Se dúvida houvesse, esta pergunta não mais poderia questionar os fatos depois da excelente matéria de Lairtes Chaves, no Correio do Estado, de 13/06/15, sobre o crescimento do trabalho infantil em MS, “na contramão do resto do País”. Entretanto, ao final dos anos noventa, desenvolveu-se no Estado uma das mais eficientes ações de combate ao trabalho infantil do Brasil, inclusive com reconhecimento internacional. Como chegamos à atual situação? E como sairemos dela?
A sociedade sul-mato-grossense tomou conhecimento, pelo jornal The New York Times, no início do ano de 1995, em reportagem de capa, que nas carvoarias do nosso território (entre Três Lagoas e Ribas do Rio Pardo, principalmente) havia uma odiosa exploração da mão de obra infantil na atividade carvoeira. Nessa região, quase inacessível, o proprietário da terra não era o dono da mata de eucalipto, quem não era dono dos fornos de carvão, cujos donos terceirizavam a atividade. Como levantar as responsabilidades nesse cipoal? Tanto a legislação sobre a matéria quanto a fiscalização eram federais. Porém, o problema era social e estadual. O então recém-empossado governador do Estado reuniu as condições necessárias para enfrentar os fatos. O primeiro deles: as pessoas comuns achavam que lugar de adolescente pobre é no trabalho, “melhor do que ser bandido”. O segundo: as famílias, afundadas na miséria, alegravam-se com a oportunidade de colocar seus filhos naquela penosa atividade. Outro: a consequência da pura e simples fiscalização dos órgãos federais as levou a serem despejadas nas periferias das cidades, que surpreenderam-se com um rápido e crescente aumento da prostituição, em face da contratação de homens solteiros para as carvoarias. O que fazer?
Criou-se o PAI – Programa de Ações Integradas para a Eliminação do Trabalho Infantil, com a participação de órgãos governamentais, particularmente o governo federal; a parceria com o Fundo das Nações Unidas para a Infância (Unicef); a colaboração de entidades de outros estados (Fundação Abrinq, de S. Paulo, p. ex.); em articulação com representantes de entidades sociais, igrejas, sindicatos, clubes de serviços locais. O programa recebeu do Unicef o Prêmio Criança e Paz – Betinho – 1997, pelo seu êxito.

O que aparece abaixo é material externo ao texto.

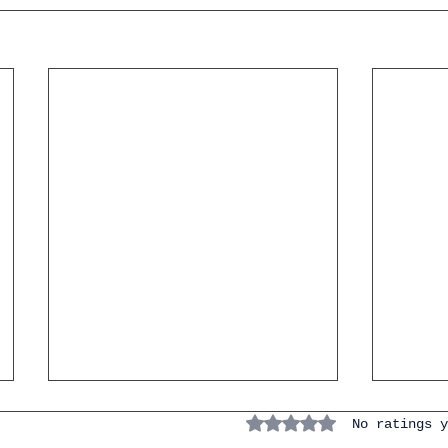
Rated 0 out of 5 stars.
No ratings y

Institui-se, dentre as várias ações daquele programa, uma ajuda para as famílias, por meio de cartão bancário, de R$ 50,00 – “vale cidadania” – (mais ou menos 45 dólares) para cada criança/adolescente que efetivamente frequentasse a escola, inclusive com jornada ampliada. O projeto do governo estadual que foi executado, com sucesso, pelas prefeituras municipais. Enfim, em 1998, já eram atendidos 5.000 crianças e adolescentes, inclusive em outras atividades econômicas, tais como colheita de algodão, coleta da semente de braquiária, serraria, olaria, catação de iscas para pesca, em 48 municípios do Estado.
O governo estadual, nos últimos anos, a partir de 1999, abandonou sua posição de liderança no combate ao trabalho infantil e não se sabe por qual motivo (talvez descaso) até aqui. O problema voltou e desafia soluções. O futuro se enxerga para a frente, mas também é preciso olhar no espelho retrovisor para acertar o percurso, retirando lições do passado. A primeira delas: quando se quer fazer, se faz!